--- WORK INSTRUCTIONS ---
Transcribe the records exactly. Pictures do not belong in the transcription.

[Items from a dataset]
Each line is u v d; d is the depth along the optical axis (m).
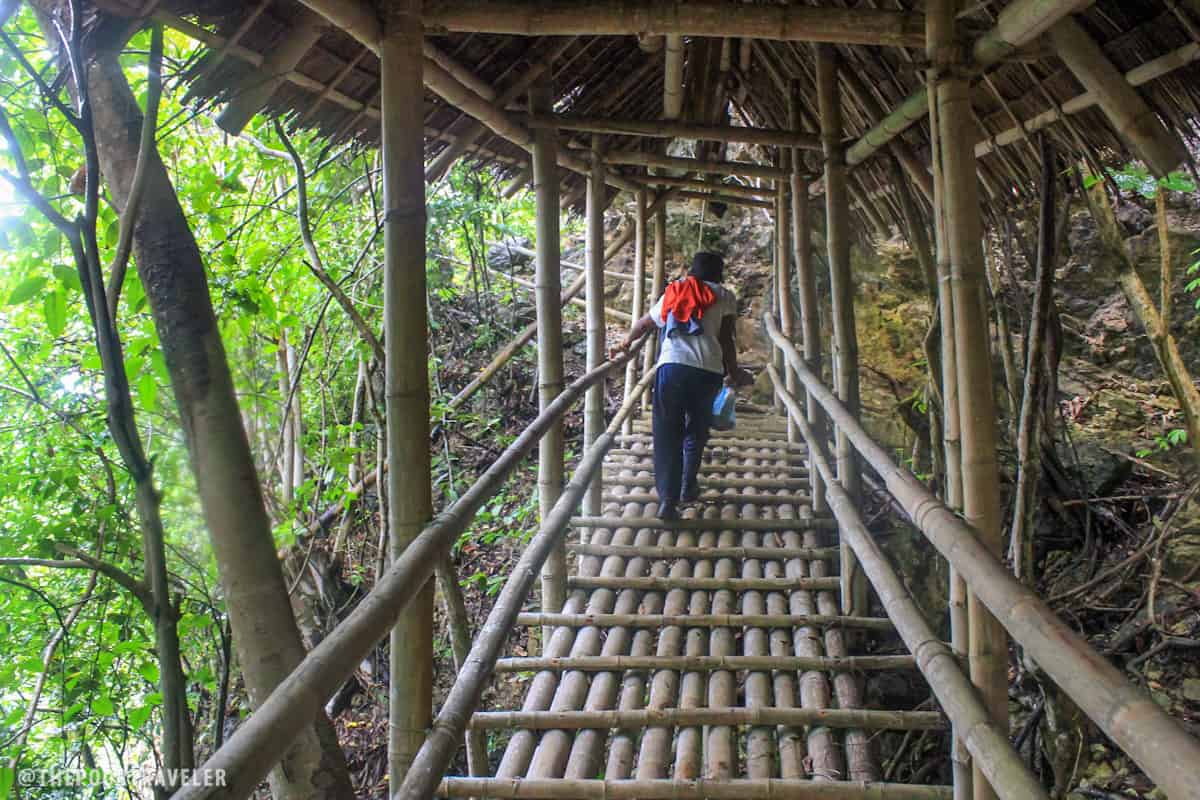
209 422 1.43
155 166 1.47
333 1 1.80
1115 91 2.03
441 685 4.71
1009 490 4.67
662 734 2.59
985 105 2.75
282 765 1.46
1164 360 3.29
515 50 3.11
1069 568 4.22
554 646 3.05
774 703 2.70
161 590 1.25
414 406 1.92
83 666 3.06
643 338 4.47
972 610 1.89
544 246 3.53
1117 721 0.99
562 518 2.88
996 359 5.06
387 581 1.48
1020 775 1.32
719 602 3.29
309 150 4.27
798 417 3.94
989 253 3.66
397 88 1.94
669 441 3.91
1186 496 3.64
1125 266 3.34
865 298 5.94
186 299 1.44
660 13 2.30
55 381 3.17
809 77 4.03
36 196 1.24
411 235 1.93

--- SOLUTION FOR THIS EXERCISE ---
Each line is u v d; d is the depth along the optical axis (m).
209 422 1.43
155 166 1.47
333 1 1.80
1115 91 2.03
441 685 4.71
1009 490 4.67
662 734 2.59
985 105 2.75
282 765 1.46
1164 360 3.29
515 50 3.11
1069 568 4.22
554 646 3.05
774 703 2.70
161 590 1.25
414 406 1.92
83 666 3.06
643 338 4.47
972 610 1.89
544 246 3.53
1117 721 0.99
562 518 2.88
996 359 5.06
387 581 1.48
1020 775 1.32
719 602 3.29
309 150 4.27
798 417 3.94
989 253 3.66
397 88 1.94
669 441 3.91
1186 496 3.64
1125 266 3.34
865 298 5.94
186 299 1.44
660 13 2.30
55 381 3.17
809 77 4.03
36 196 1.24
411 235 1.93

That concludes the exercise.